Gençtiler,
çocuk yaştaydılar… Belki yürekleri ala gözlü, kekli sekişli bir kızın,
memleketlerindeki yavuklunun sevdasının
heyecanı ile çarpacaktır.
Hepsi
Anadolu’dan gelmişlerdi. Kimi bir çiftçi, kimi bir memur, kimi bir öğretmen,
kimi bir cami imamının kimi de bir zabıt katibinin oğludur.
Hiç
birinin “Paşa babası”, “Hanım Sultan annesi” yoktur. Saraydan çıkma, devşirme değildir
onlar… Mayası bozulmamış Türk çocuklarıdır.
Hepsi
Anadolu’nun bir köşesinden kopup geleceklerdir İstanbul’a. Ekmeğini yedikleri, suyunu içtikleri vatana
borçlarını ödeyeceklerdir.
Sonra bir çığlık yükselecektir Çanakkale’den. Aç gözlü kapitalizmin canavarları, küresel çetelerin emperyal uşakları Çanakkale Boğazı’na dev gibi savaş gemileriyle dayanmışlardır.
Şu Boğaz Harbi nedir?
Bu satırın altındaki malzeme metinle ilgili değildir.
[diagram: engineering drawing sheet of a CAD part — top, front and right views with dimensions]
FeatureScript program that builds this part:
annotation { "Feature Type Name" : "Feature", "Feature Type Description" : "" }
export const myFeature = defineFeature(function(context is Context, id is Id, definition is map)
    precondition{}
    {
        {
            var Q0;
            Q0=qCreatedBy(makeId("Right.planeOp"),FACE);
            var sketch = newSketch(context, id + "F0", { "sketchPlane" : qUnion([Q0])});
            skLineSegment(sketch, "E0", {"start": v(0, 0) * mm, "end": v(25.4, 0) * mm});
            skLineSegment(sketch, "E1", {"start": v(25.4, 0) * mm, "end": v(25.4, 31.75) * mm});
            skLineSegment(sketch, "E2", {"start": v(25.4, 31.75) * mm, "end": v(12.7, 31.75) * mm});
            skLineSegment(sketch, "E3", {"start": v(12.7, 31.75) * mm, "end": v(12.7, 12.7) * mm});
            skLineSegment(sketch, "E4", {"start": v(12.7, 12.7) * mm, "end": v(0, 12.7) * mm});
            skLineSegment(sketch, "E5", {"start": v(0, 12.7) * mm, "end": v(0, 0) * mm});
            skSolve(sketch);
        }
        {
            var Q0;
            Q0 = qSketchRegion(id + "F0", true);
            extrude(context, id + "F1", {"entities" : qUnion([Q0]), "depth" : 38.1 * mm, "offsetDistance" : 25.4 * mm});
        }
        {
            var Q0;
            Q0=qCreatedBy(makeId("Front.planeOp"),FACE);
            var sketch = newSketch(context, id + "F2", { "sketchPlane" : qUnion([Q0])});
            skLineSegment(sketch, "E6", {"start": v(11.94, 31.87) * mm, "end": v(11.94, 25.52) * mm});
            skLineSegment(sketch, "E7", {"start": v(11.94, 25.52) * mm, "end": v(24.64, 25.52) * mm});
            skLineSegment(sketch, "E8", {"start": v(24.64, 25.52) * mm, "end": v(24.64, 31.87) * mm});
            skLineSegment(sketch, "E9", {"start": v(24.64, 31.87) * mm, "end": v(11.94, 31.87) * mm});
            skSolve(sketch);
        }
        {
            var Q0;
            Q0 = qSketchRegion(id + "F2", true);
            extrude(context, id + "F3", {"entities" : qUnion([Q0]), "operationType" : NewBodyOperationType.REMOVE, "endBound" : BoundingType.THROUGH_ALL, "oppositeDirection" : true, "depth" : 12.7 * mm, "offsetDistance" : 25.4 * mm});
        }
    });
Var mı ki dünyâda eşi?
En kesîf orduların yükleniyor dördü beşi,
-Tepeden yol bularak geçmek için
Marmara'ya-
Kaç donanmayla sarılmış ufacık bir karaya.
Tarih 18.Mart… Bir gemi, mayın gemisi bir
ipe bağladığı 26 mayınla; İtilaf Kuvvetlerinin dev armadalarına hiç
unutamayacakları bir ders verecektir.
Yüzbaşı Hakkı Bey kumandasındaki Nusrat,
7-8 Mart gecesi, düşmanın girmesine çok yakın bir zaman kala 26 mayını boğazın
sularına döşeyecektir. İtilaf Kuvvetleri, burada üç büyük gemisini (Irrestible,
Ocean, Bouve) kaybedecek, Inflexible, Golva, Suffen ağır yara alacaktır.
İtilaf Kuvvetlerinin o muazzam gemileri,
Çanakkale Boğazı'nı terk etmek zorunda kalacaklardır.
Şüphesiz ki Çanakkale Zaferi CUMHURİYET'imizin
ön sözüdür. Deniz Zaferi'yle kurtuluş destanının kılıcının çeliğine su
verilmiş, kara savaşlarıyla vatan, millet sevgisi uğruna binlerce yiğit, yurt
topraklarıyla vuslata ermiştir.
Çanakkale tarihi değiştiren, yeniden yazan bir zaferdir. Sadece yedi düvele meydan okunmamış, emperyalizme geçit vermeyen boğazlar Rus Ekim Devrimi'nin de başarısına maya olmuştur.
Çanakkale küresel çetelerin tüm planlarını alt üst etmiş, imparatorluklar yıkılmış ve ulus devletler kurulmuştur.
Bu nedenle ÇANAKKALE yalnız Türk tarihine değil, dünya tarihine damgasını vurmuştur.
Çanakkale tarihi değiştiren, yeniden yazan bir zaferdir. Sadece yedi düvele meydan okunmamış, emperyalizme geçit vermeyen boğazlar Rus Ekim Devrimi'nin de başarısına maya olmuştur.
Çanakkale küresel çetelerin tüm planlarını alt üst etmiş, imparatorluklar yıkılmış ve ulus devletler kurulmuştur.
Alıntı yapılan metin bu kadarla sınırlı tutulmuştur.